As we gave presentations in classrooms and collected data about future voters, we began to realize why people don’t vote. The results of the survey we administered are illuminating- 25 percent of respondents don’t think their votes matter, and when we asked people what kept them from voting, we got answers like “some people don’t care about voting,” and “I guess the effort.”

The underlying question that these people were asking is why? Why should we slog through the metaphorical marsh of registering; we’re not even sure if we can make a difference?

Realizing this made my partner and I question our beliefs about voting. Up until this point, we’d just thought of it as common sense, just something you do. We’d never asked ourselves why. It made us think. Why should I engage with a government that doesn’t care about me? Why should it be my responsibility to fix what the generations before me screwed up? Does my vote even matter in the grand scheme of things?

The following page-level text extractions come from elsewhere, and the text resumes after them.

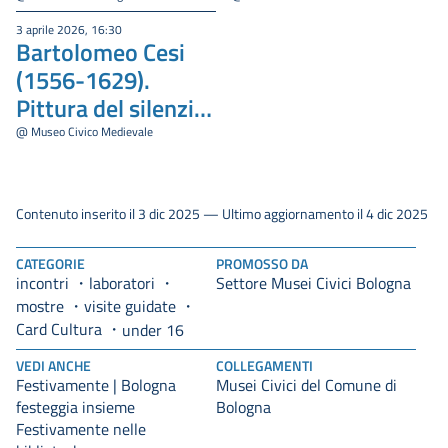
Pittura del silenzio
3 aprile 2026, 16:30
Bartolomeo Cesi
nell'età dei
(1556-1629).
Carracci"
Pittura del silenzio
nell'età dei Carracci
@ Museo Civico Medievale
Contenuto inserito il 3 dic 2025 — Ultimo aggiornamento il 4 dic 2025
CATEGORIE
PROMOSSO DA
incontri
laboratori
Settore Musei Civici Bologna
mostre
visite guidate
Card Cultura
under 16
VEDI ANCHE
COLLEGAMENTI
Festivamente | Bologna
Musei Civici del Comune di
festeggia insieme
Bologna
Festivamente nelle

Thinking about this was depressing and demotivating, but answering these questions was imperative to making our Capstone project successful. If we couldn’t give the 25 people in our class with us a good reason to vote besides “because I say so,” then we would have failed. We’d just have been broken records, repeating the same tired message, not making a difference at all.

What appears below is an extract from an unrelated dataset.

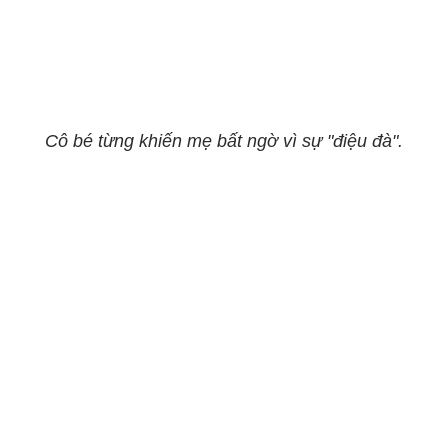
Cô bé từng khiến mẹ bất ngờ vì sự "điệu đà".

For me personally, the moment I realized why people voted was when I saw the election results for the Texas representative race. When running for the position, the Democratic candidate faced insane odds; he lost by 2 percent in a state that is usually voted about two-thirds Republican. The reason this is worth pointing out is that Beto O’Rourke didn’t magically convert hundreds of thousands of Republicans to Democrats; the people who voted for him were people who hadn’t voted in elections before. In that election, the 2018 midterms, Texas’ voter turnout rate increased by an astronomical 19 percent. And the reason so many Texans got out to vote was that they had a reason- Beto O’Rourke, the Democratic candidate, managed to convince the people of almost every district lining the US-Mexico border that their vote counted. He convinced enough people that when the votes were tallied, he won those districts, and he almost won the entire state.

The purpose of this story is to prove to you that every vote counts. When you go to cast your ballot, it’s easy to feel like your one tiny vote won’t mean anything, but if you stop to consider it, everyone else that’s voting probably feels that way too. It’s these tiny individual votes that, like drops of water in the sea, form the tidal wave of change. Because whether you like or not, voting is how your government hears you. The small, seemingly inconsequential vote that you cast is part of a larger movement, right or left. It doesn’t matter what your political beliefs are, or which candidate you prefer; what matters is that you make your voice heard. Voting is one of your constitutional rights, and by taking that step, you represent the interests of yourself, your community, and your people.

After recognizing this, my partner and I had to revise our mission. We came to the conclusion that we could lecture endlessly about how elections work, and when congresspeople are elected, and if anything, that would make people want to vote less. We’d only be reiterating what our Civics teachers had already taught us. So we changed the calling of our Capstone: it would no longer be about “increasing voter education,” but instead be about “increasing voter awareness.”

Over the course of this project, we weren’t just educated about the voting system, we were made aware. We learned things about people, about the choices they make, and the impact one single person can have on the future of our country. It has become our goal, even outside of this Capstone project, to spread awareness about voting. Because, I don’t think people understand that they matter, they have power, and they can bring forth meaningful policy change just by casting a vote. As a wise man once said, “voting is not only our right- it is our power.”